Paua debt link to alleged hit
13 May 2006
By DEBORAH DIAZThe alleged hitman in a Triad shooting may have killed his "very good brother" for $10,000 because of a debt from the illegal paua trade, a court has been told.
Tam Yam Ah, 37, was shot once in the chest by a masked assassin outside an Auckland karaoke bar in July last year.
In Auckland District Court yesterday, Wellington man Chow Wan Yee – nicknamed Gao Lo, or the Tall Man – was committed to trial for Tam's murder. He had earlier pleaded not guilty.
A key witness in the case is a self-confessed "petty criminal" from Hutt Valley who claims to have driven Chow, 53, to Auckland to collect a paua debt.
Tam was shot instead and, after a panicked drive south, the handgun used in the killing was concealed in a paint bucket and buried in scrub on Hayward's Hill.
Chow's lawyer, Peter Kaye, advised that the evidence presented to the court had yet to be tested.
Crown prosecutor Emma Barrett made successful applications to suppress the identities of all civilian witnesses so publicity did not discourage them from taking part in the trial.
The witness, who has an extensive criminal record, said he had known Chow for a decade and they were, at times, partners in crime.
Chow had asked him to go on a debt-collection mission to Auckland and, before leaving Wellington on July 6, the accused had met some men at a restaurant.
During the drive north, Chow allegedly confided that they would collect $10,000 from one of the men on their return.
The witness claimed they reached Auckland about dusk and first set about watching Tam's Flower City Restaurant in Anzac Ave before parking near his flat, which was above the Symonds St karaoke bar.
There Chow put on a balaclava, took a handgun from a bag in the boot and tucked it in his pants, then left the witness in the car.
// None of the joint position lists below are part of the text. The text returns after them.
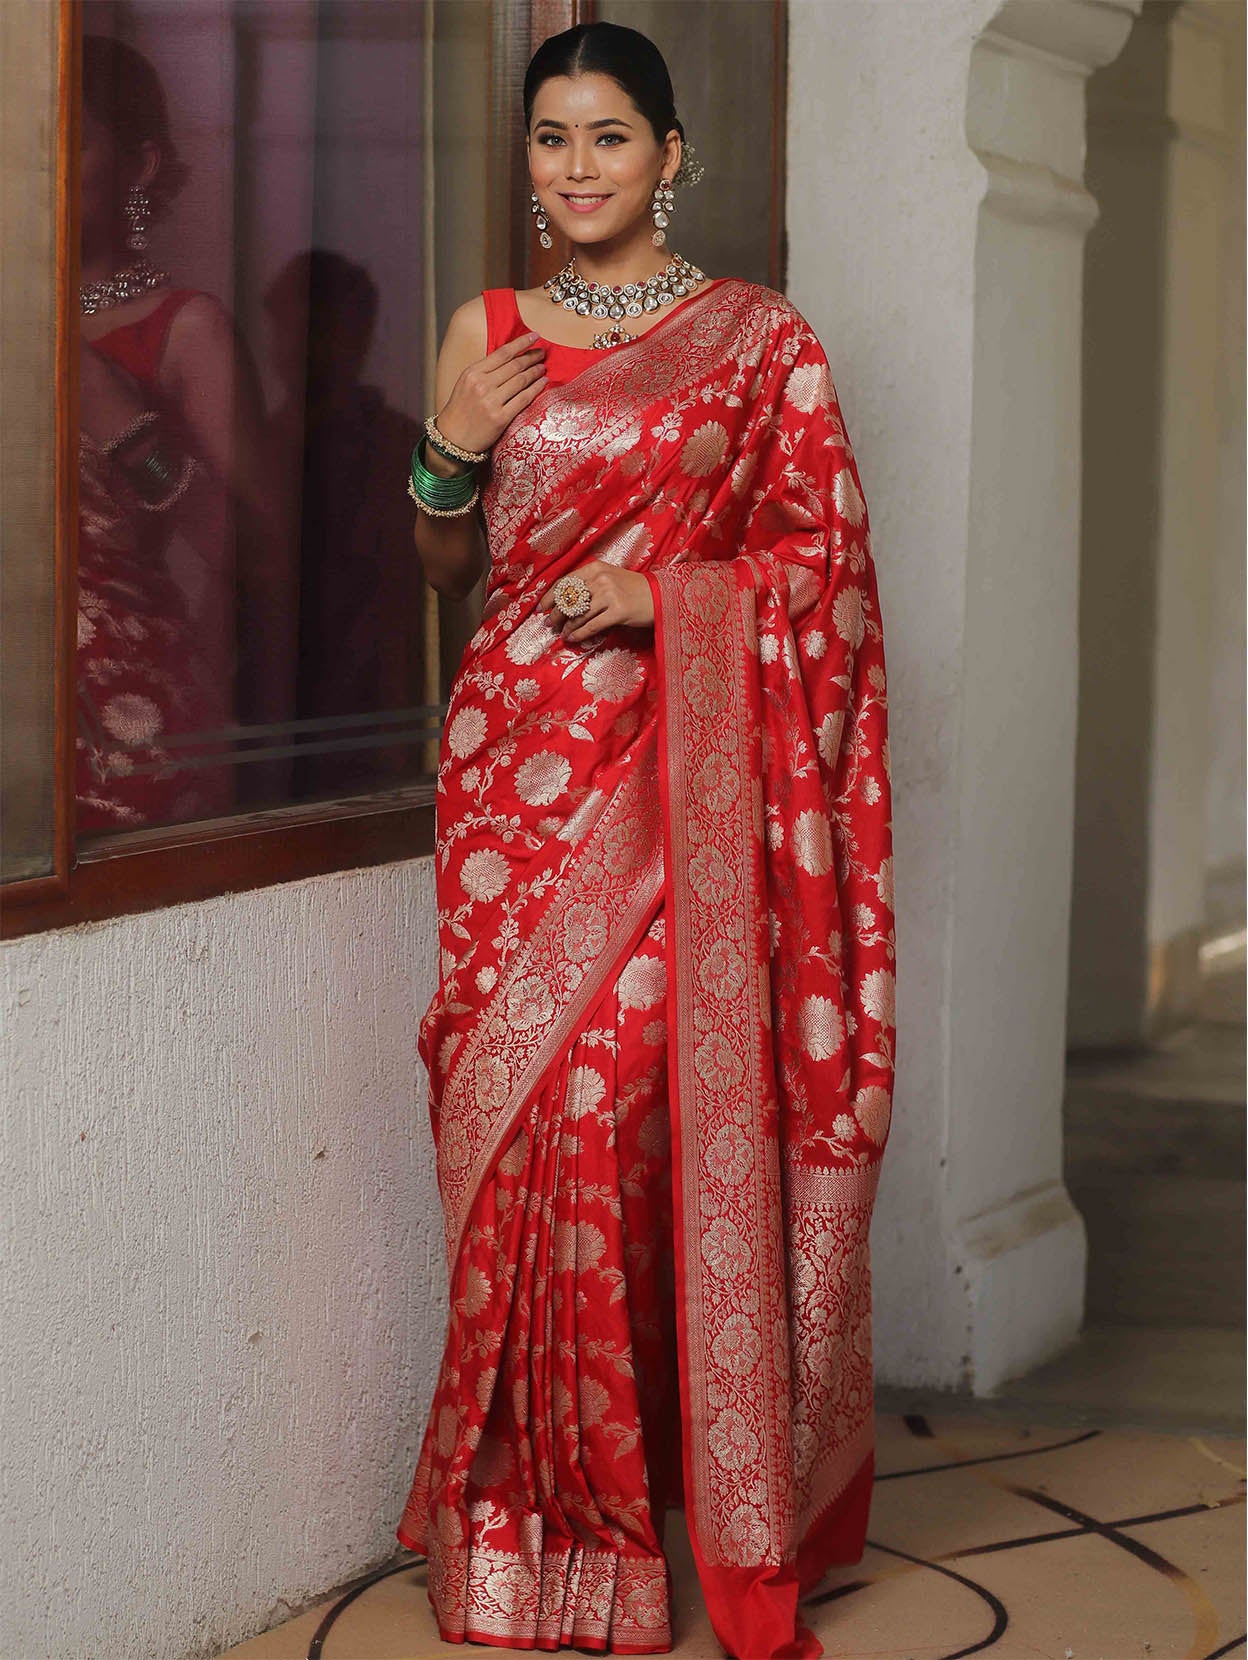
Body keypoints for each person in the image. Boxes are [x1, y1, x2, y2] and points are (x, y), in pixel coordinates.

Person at [397, 22, 895, 1660]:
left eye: (612, 137)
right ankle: (514, 1521)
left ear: (673, 155)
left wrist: (666, 600)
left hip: (668, 783)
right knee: (514, 1128)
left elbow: (823, 576)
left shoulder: (758, 344)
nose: (579, 168)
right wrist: (451, 443)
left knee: (612, 1115)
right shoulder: (487, 329)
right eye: (552, 139)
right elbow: (436, 566)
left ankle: (630, 1518)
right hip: (505, 786)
While waiting, the witness had to go to the toilet and – as he went into some bushes – heard a bang.
Chow came back two or three minutes later. The witness "started to freak out and felt dizzy".
He claimed Chow told him: "Only you and me know about this murder. The police don't know, the gang members don't know, no one knows that it was us.
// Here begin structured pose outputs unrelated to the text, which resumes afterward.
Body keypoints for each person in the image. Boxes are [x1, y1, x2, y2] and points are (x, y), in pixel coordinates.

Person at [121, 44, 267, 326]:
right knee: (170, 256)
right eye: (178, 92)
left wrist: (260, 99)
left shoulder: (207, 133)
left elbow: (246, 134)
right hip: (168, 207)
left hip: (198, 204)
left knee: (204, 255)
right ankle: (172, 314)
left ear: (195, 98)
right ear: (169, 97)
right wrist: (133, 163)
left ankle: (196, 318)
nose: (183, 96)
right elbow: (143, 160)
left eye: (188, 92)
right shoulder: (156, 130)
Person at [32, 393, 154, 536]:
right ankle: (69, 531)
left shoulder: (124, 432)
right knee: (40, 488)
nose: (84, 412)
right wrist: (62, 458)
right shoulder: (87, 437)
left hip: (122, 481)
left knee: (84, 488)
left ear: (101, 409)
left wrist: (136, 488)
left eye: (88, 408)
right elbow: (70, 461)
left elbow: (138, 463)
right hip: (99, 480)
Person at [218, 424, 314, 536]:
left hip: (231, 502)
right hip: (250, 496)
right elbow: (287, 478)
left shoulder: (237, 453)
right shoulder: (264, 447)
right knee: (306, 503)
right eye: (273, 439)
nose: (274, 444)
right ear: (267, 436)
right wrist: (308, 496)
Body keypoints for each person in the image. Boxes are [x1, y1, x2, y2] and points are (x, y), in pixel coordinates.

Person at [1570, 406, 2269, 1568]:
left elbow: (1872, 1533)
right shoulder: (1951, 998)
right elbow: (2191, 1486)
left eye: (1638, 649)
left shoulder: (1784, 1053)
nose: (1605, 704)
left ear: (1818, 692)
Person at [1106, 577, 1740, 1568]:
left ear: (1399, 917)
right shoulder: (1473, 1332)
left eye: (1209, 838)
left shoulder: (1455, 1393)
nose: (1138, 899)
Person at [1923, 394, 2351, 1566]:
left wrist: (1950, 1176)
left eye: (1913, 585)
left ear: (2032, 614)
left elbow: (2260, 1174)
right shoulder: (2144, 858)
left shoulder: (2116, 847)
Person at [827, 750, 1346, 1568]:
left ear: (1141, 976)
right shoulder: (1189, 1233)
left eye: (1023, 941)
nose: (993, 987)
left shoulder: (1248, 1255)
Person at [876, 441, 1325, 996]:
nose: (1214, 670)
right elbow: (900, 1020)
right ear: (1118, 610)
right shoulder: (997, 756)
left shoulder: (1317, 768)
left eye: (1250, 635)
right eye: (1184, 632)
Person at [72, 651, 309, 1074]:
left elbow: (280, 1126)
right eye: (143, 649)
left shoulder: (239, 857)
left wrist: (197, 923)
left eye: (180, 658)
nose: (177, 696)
"Now if I get charged, you get charged, that means you said something to the police and your life will be in danger."
The witness claimed he helped bury the gun and that he also dumped the balaclava along with two guns and his own ammunition on Paekakariki Hill.
When he spoke to police in November after being arrested for burglary, he told them Chow's family had made threats on his life.
Another witness, a woman with Tam the night he was killed, said Chow and Tam were "very good brothers". Chow is due to reappear in court on June 28.